The new plan looks to implement recategorization at nine new airports within the next year, with the process already started in Atlanta, where Whitaker says they are already seeing good results. “We implemented wake recat there on June 1, 2014. After 90 days, Delta Air Lines is reporting a 2.3-minute reduction in taxi out times and a 14 to 24 percent reduction in departure queue delays. In a hub the size of Atlanta, these are significant numbers,” he said.

But implementing these and other procedures at high density airports, such as Atlanta and the other two airspaces scheduled for metroplex redesign in the next three years (Northern California and Charlotte), won’t be easy.

“The benefits are obviously on a much larger scale at a larger metropolitan airport.

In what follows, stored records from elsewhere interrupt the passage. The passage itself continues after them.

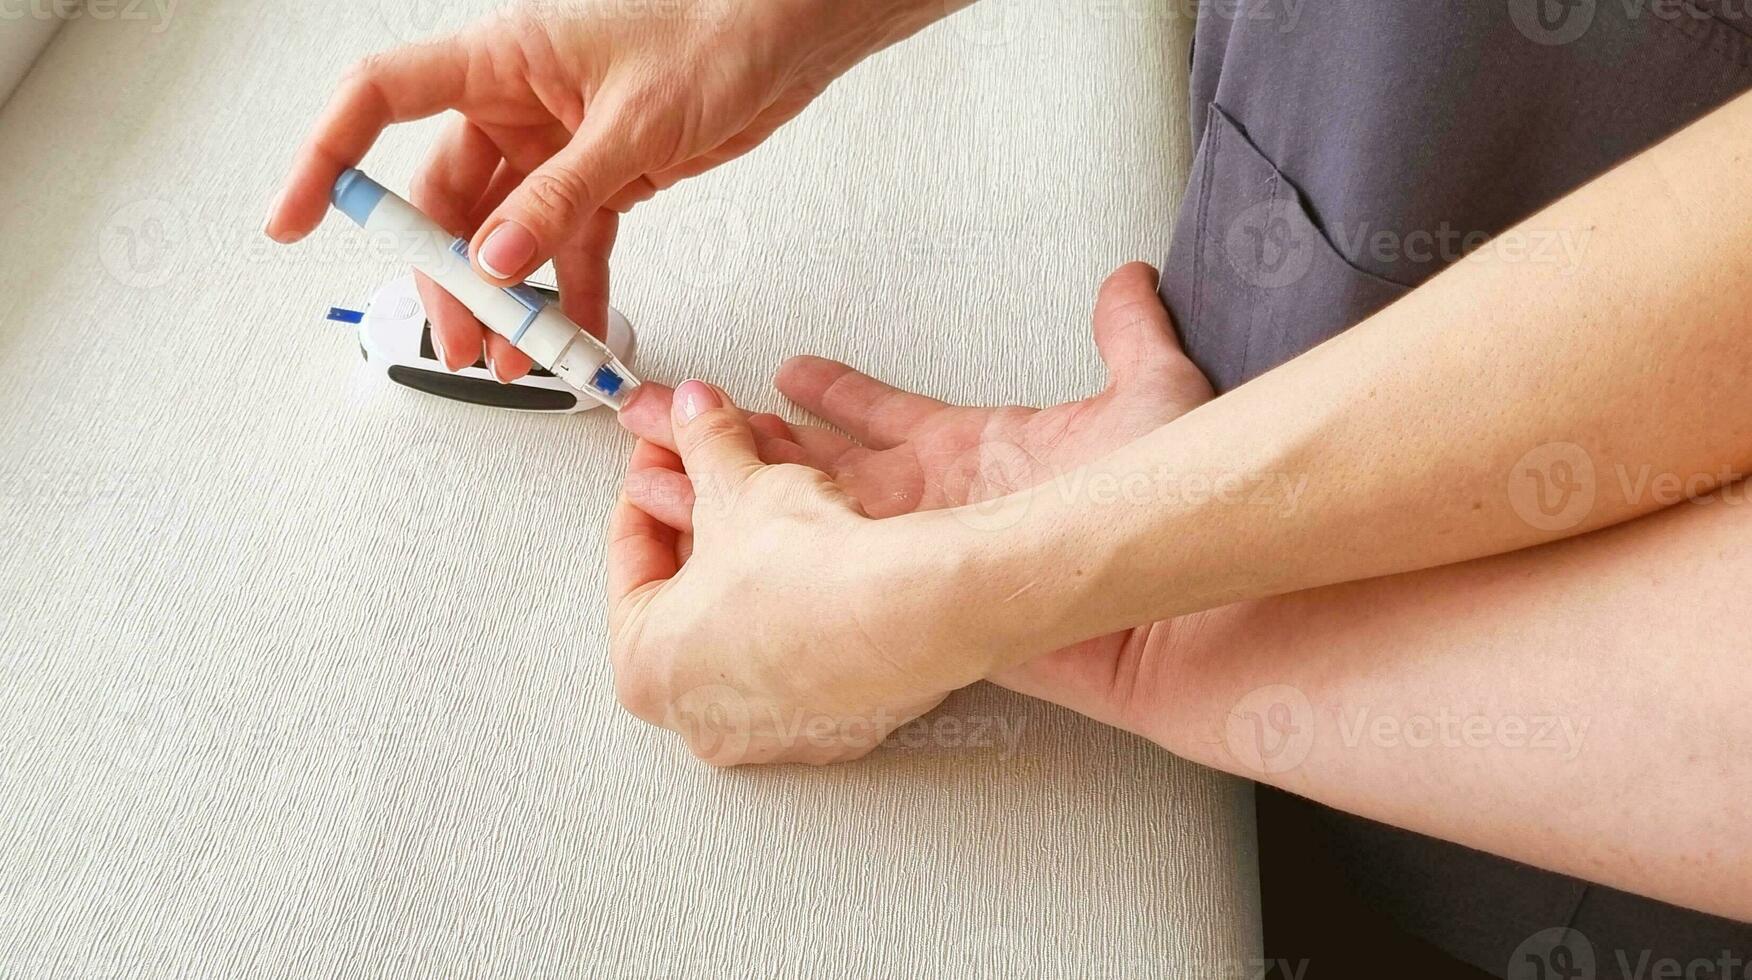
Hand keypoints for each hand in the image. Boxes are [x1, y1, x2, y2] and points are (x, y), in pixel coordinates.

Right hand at [266, 0, 956, 378]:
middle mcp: (518, 100)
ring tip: (518, 357)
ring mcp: (557, 143)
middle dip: (450, 275)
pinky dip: (571, 292)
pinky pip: (569, 244)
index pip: (380, 99)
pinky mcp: (603, 175)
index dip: (329, 158)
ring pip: (506, 233)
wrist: (787, 39)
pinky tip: (575, 335)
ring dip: (510, 299)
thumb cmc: (716, 34)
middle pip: (448, 196)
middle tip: (463, 339)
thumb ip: (562, 196)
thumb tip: (496, 259)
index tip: (296, 217)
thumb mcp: (633, 122)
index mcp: (502, 59)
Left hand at [609, 382, 1010, 765]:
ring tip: (781, 491)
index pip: (633, 559)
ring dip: (761, 549)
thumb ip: (706, 442)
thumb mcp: (738, 485)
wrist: (918, 613)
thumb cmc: (811, 577)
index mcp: (645, 669)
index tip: (666, 455)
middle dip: (709, 518)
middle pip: (695, 592)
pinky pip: (811, 642)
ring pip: (754, 616)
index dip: (652, 484)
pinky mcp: (842, 721)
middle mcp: (703, 715)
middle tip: (719, 470)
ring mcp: (776, 727)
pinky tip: (828, 541)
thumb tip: (693, 412)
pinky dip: (810, 592)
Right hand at [619, 263, 1218, 741]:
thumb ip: (1131, 335)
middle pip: (817, 464)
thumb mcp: (1152, 392)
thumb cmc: (1165, 503)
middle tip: (683, 414)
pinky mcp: (903, 597)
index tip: (791, 371)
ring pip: (798, 514)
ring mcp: (913, 549)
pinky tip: (705, 537)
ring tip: (666, 467)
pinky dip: (752, 550)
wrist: (1174, 604)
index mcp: (972, 448)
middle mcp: (933, 501)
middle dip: (745, 438)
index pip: (882, 415)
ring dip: (731, 489)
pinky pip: (810, 568)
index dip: (835, 391)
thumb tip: (1132, 280)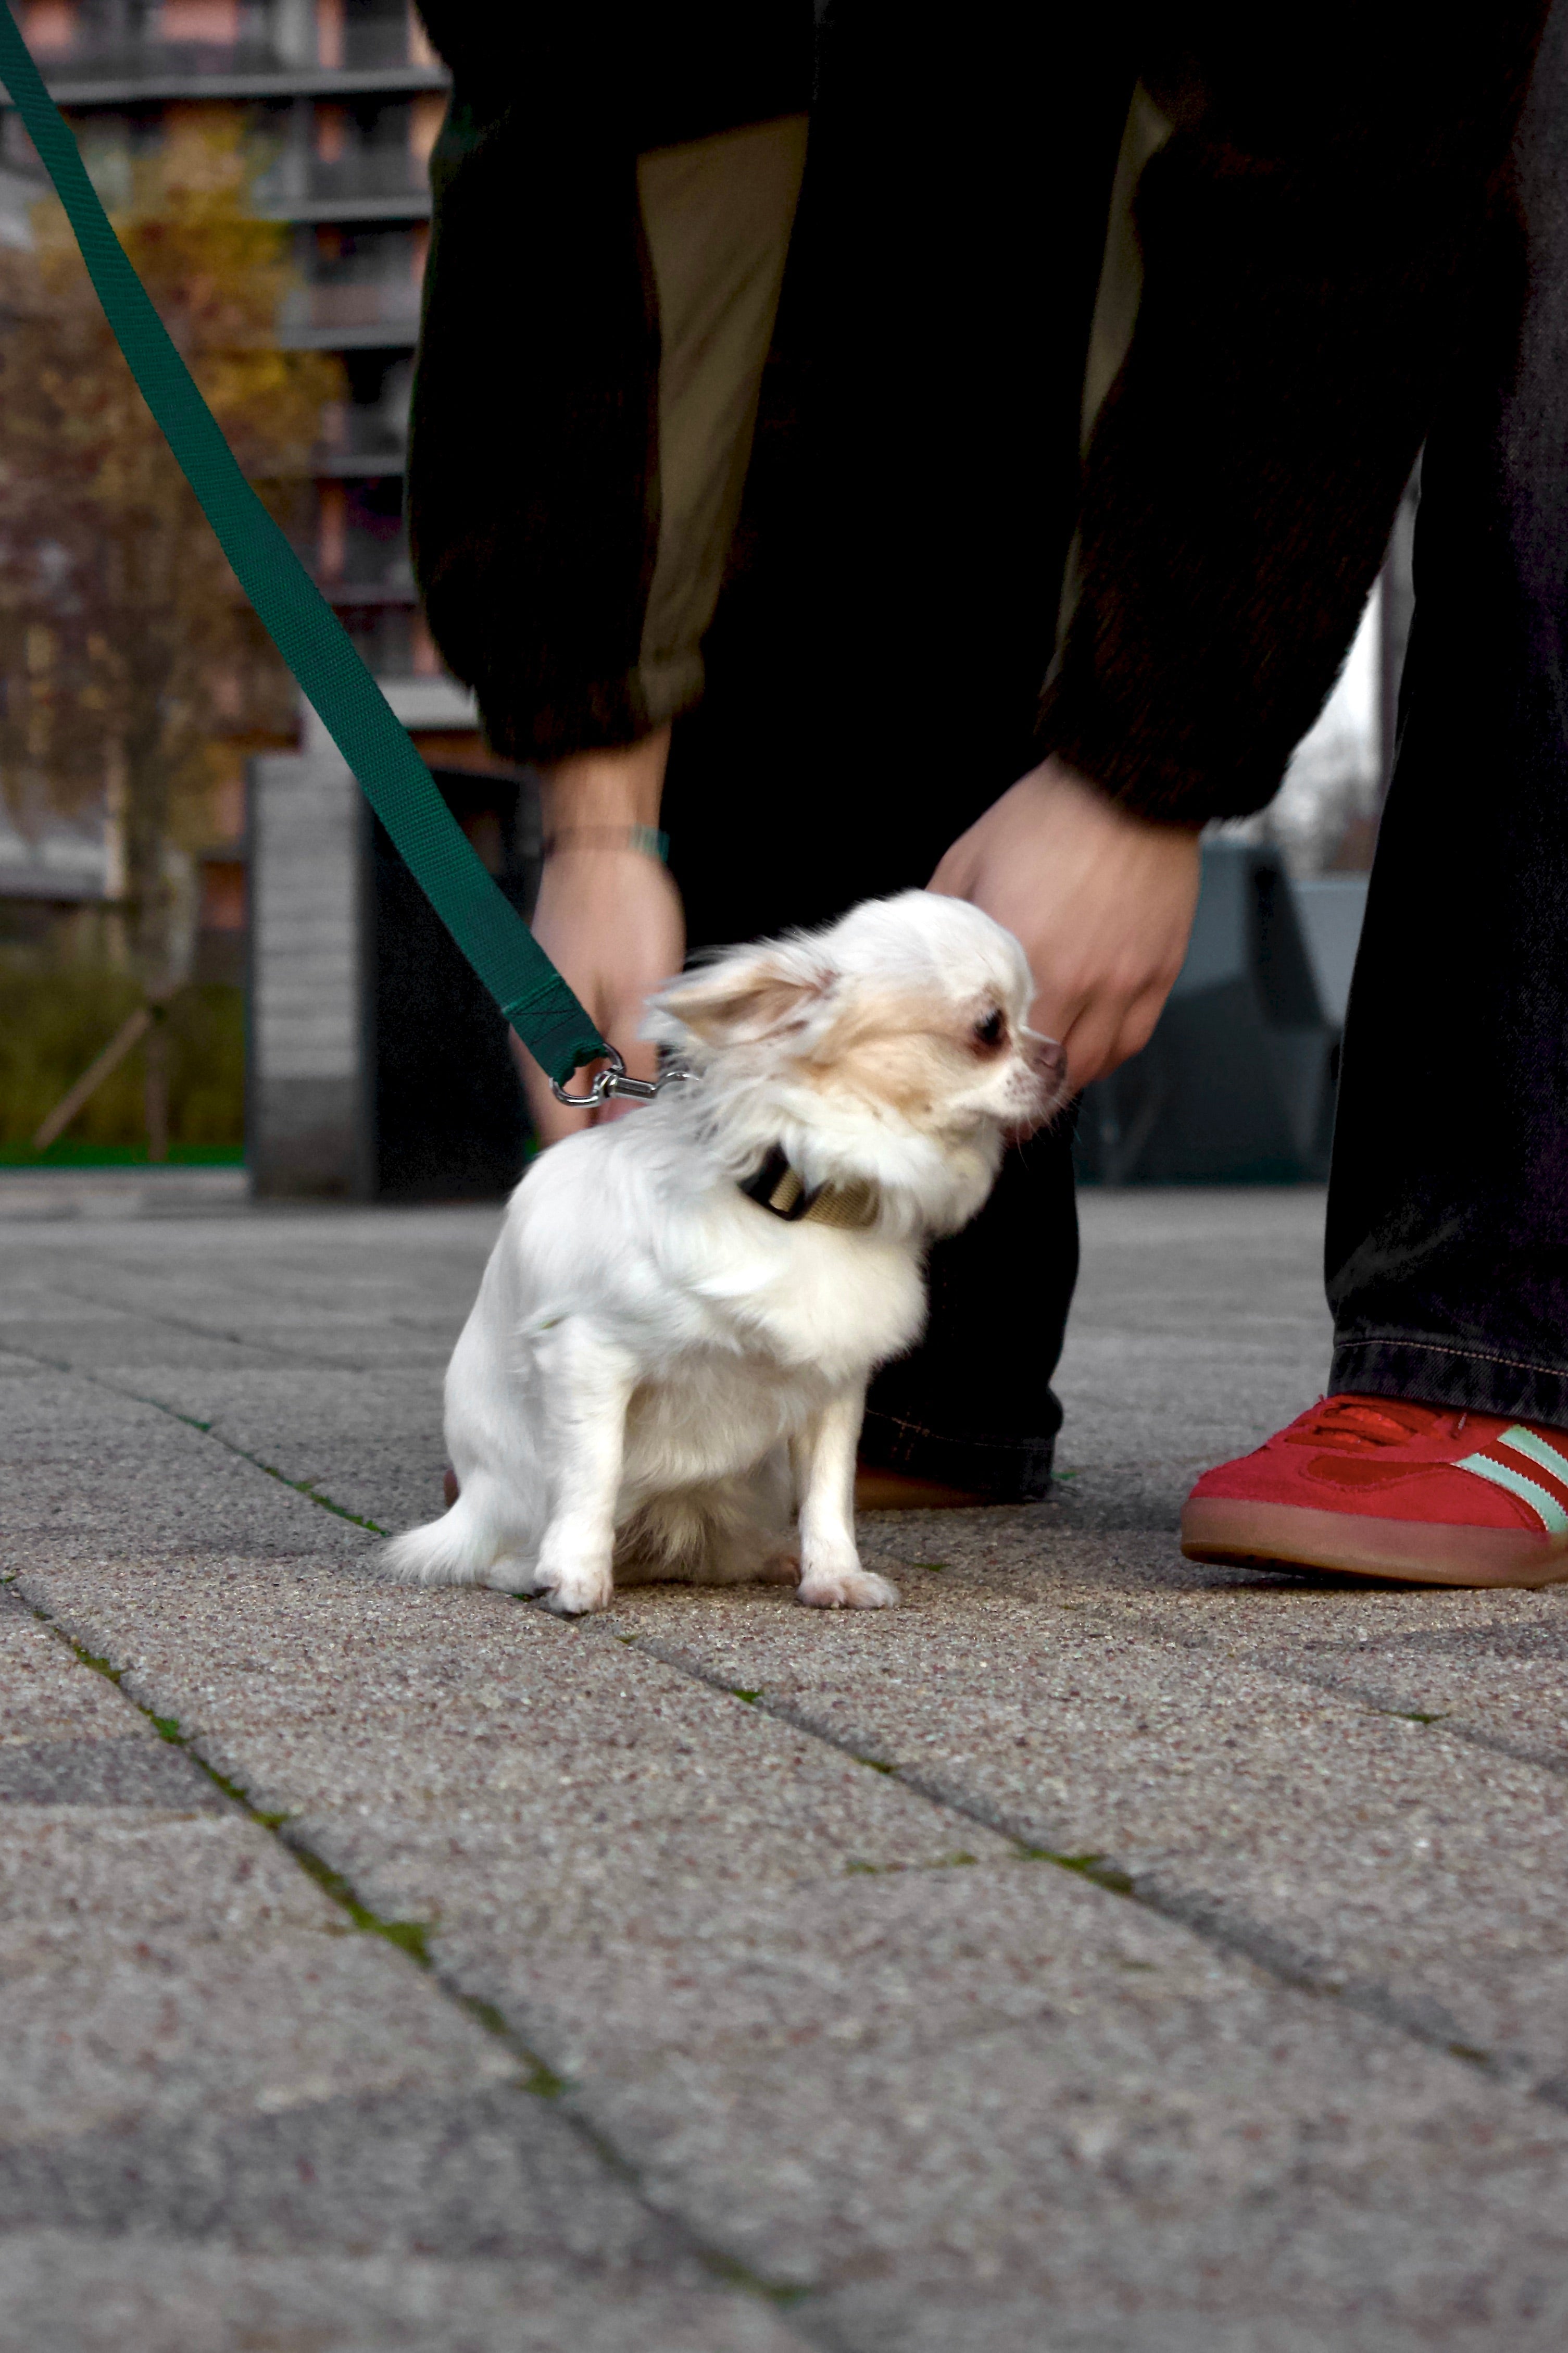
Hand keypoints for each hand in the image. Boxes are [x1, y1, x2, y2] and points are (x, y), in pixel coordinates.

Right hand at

The one thing it’s revealing, though, is some of our other decision support tools are lagging; time-based flow metering is one of them,” said Woods. Time-based metering allows ATCs to manage aircraft in congested airspace more efficiently by smoothing out irregularities and delivering a more consistent flow of traffic down to the runway, according to the FAA. While time-based flow metering has been implemented at 20 en route centers to date, ATCs at Atlanta and other large metroplexes are holding out for this, and tools like it, that can help them manage the high traffic airspace.

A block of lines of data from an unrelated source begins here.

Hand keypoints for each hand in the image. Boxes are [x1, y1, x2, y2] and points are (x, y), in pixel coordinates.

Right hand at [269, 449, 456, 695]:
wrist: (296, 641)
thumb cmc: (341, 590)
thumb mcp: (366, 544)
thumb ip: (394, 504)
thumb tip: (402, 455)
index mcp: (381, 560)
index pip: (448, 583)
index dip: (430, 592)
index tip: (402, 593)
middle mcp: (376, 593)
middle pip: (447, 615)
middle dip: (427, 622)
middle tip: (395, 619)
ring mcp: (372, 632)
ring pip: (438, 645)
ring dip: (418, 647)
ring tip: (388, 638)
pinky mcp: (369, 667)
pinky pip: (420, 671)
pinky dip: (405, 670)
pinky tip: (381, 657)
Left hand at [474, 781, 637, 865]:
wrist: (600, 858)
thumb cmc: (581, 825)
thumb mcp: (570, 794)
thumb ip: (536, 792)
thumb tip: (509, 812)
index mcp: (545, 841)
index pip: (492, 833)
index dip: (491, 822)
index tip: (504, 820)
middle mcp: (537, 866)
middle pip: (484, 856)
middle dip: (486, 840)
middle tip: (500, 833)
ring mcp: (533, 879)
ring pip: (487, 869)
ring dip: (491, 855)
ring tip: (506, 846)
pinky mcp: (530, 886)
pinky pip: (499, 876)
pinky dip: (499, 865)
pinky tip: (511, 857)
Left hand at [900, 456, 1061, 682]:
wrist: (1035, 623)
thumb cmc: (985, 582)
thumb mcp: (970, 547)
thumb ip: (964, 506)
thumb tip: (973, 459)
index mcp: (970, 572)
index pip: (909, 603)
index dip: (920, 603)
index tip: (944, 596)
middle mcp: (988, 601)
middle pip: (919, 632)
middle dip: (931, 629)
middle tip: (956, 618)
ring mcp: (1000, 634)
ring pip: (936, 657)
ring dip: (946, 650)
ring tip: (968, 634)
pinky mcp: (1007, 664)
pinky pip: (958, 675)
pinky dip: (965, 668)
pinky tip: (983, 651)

“NextGen is going to be tougher at heavier density levels and higher complexity levels, but it’s going to be more valuable there. So what we have to do is just make sure we get it right,” said Davis.

To mitigate these potential difficulties, the three airports looking to implement airspace redesign will do so on a phased implementation basis — adding new procedures every 56-day cycle — rather than the “big bang” approach that officials took with the Houston redesign, according to Woods.

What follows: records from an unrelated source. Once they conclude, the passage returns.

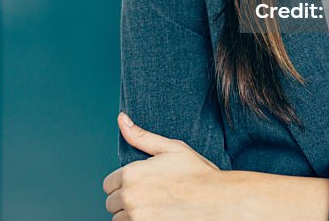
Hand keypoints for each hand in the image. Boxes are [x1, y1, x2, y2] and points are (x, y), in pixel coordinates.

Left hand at [103, 113, 227, 219]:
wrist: (219, 202)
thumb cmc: (197, 174)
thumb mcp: (170, 148)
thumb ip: (141, 136)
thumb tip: (121, 118)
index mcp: (131, 174)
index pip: (109, 184)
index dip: (124, 184)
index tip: (141, 185)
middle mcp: (129, 198)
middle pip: (112, 204)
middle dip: (127, 201)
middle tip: (151, 197)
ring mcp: (137, 219)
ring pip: (120, 220)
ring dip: (132, 216)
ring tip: (155, 209)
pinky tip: (157, 217)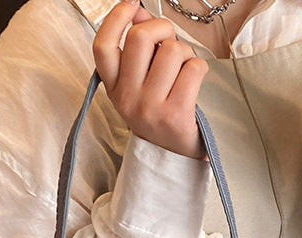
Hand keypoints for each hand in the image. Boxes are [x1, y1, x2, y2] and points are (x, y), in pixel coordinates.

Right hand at [93, 0, 208, 159]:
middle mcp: (128, 99)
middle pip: (140, 38)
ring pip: (173, 50)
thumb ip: (138, 48)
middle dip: (162, 28)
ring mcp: (150, 108)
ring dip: (185, 53)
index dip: (115, 18)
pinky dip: (199, 68)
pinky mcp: (175, 115)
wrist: (173, 158)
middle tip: (170, 41)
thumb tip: (138, 10)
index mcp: (114, 89)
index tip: (131, 4)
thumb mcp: (139, 84)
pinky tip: (194, 82)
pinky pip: (194, 68)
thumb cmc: (159, 113)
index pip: (102, 47)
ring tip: (183, 70)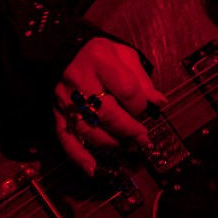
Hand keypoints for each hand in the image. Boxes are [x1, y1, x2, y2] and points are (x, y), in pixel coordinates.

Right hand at [53, 38, 167, 175]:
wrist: (62, 48)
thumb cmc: (98, 52)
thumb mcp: (123, 55)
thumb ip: (142, 79)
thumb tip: (160, 102)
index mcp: (102, 62)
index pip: (127, 90)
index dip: (140, 105)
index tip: (146, 109)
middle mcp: (82, 81)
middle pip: (108, 113)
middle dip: (129, 130)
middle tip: (143, 139)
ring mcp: (67, 99)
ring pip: (88, 129)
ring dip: (110, 142)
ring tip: (127, 146)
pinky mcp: (57, 112)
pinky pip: (65, 137)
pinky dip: (78, 155)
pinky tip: (92, 169)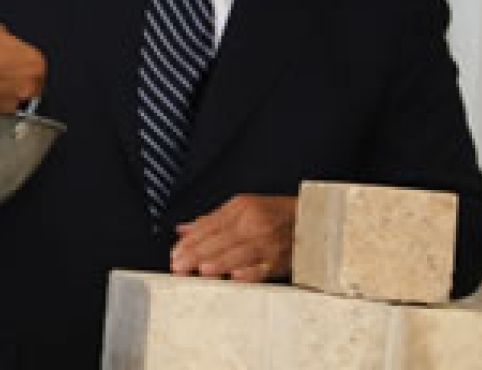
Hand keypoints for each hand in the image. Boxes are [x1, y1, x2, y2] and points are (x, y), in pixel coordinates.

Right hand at [0, 24, 45, 119]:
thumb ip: (10, 43)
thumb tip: (7, 48)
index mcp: (33, 66)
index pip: (37, 66)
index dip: (22, 61)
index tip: (12, 59)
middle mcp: (25, 90)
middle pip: (27, 85)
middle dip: (14, 78)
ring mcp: (6, 107)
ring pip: (8, 98)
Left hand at [171, 194, 296, 282]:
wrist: (311, 220)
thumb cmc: (274, 214)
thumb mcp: (241, 208)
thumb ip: (211, 220)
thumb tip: (183, 230)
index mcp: (240, 209)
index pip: (208, 226)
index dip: (190, 241)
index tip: (174, 253)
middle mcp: (252, 223)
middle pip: (219, 240)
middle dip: (196, 254)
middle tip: (179, 266)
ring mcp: (266, 242)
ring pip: (238, 253)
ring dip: (219, 262)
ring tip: (201, 270)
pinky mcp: (279, 260)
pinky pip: (263, 268)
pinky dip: (249, 273)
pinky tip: (235, 277)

“When we first started metroplex we were able to lay out the 36 month schedule and do it in a way to avoid some of the other big projects like [En Route Automation Modernization] ERAM,” Woods said. “When sequestration and furloughs hit it basically forced us to be in competition with some other programs. Atlanta and Charlotte are a prime example of that and we’re being delayed right now because they need to get ERAM implemented.”

However, even with detailed plans in place and experienced officials at the helm to help steer implementation, funding and staffing are already beginning to present problems.

“We’re very comfortable with the FAA’s plan … and about achieving the priorities as stated. But from a congressional side — from a funding side — you look at the very near future and, less than 12 months out, the FAA reauthorization is going to come up and roughly concurrent with that you see the sequester coming back,” said Davis. “Those types of unstable funding scenarios cause major problems when you’re trying to modernize.”

With sequestration and budgeting always peeking over their shoulders, it’s hard to put plans in place and stick to them. But all parties involved are hoping this is just the beginning of a larger effort, one that will take much collaboration, but also deliver great benefits.

“The environment that we’re in right now with NATCA, the government and the industry, the way we’re working together to not only identify the issues but get in there and come up with a solution, in all my years working airplanes I’ve never seen the environment the way that it is right now and it just doesn’t get any better than this,” said Woods.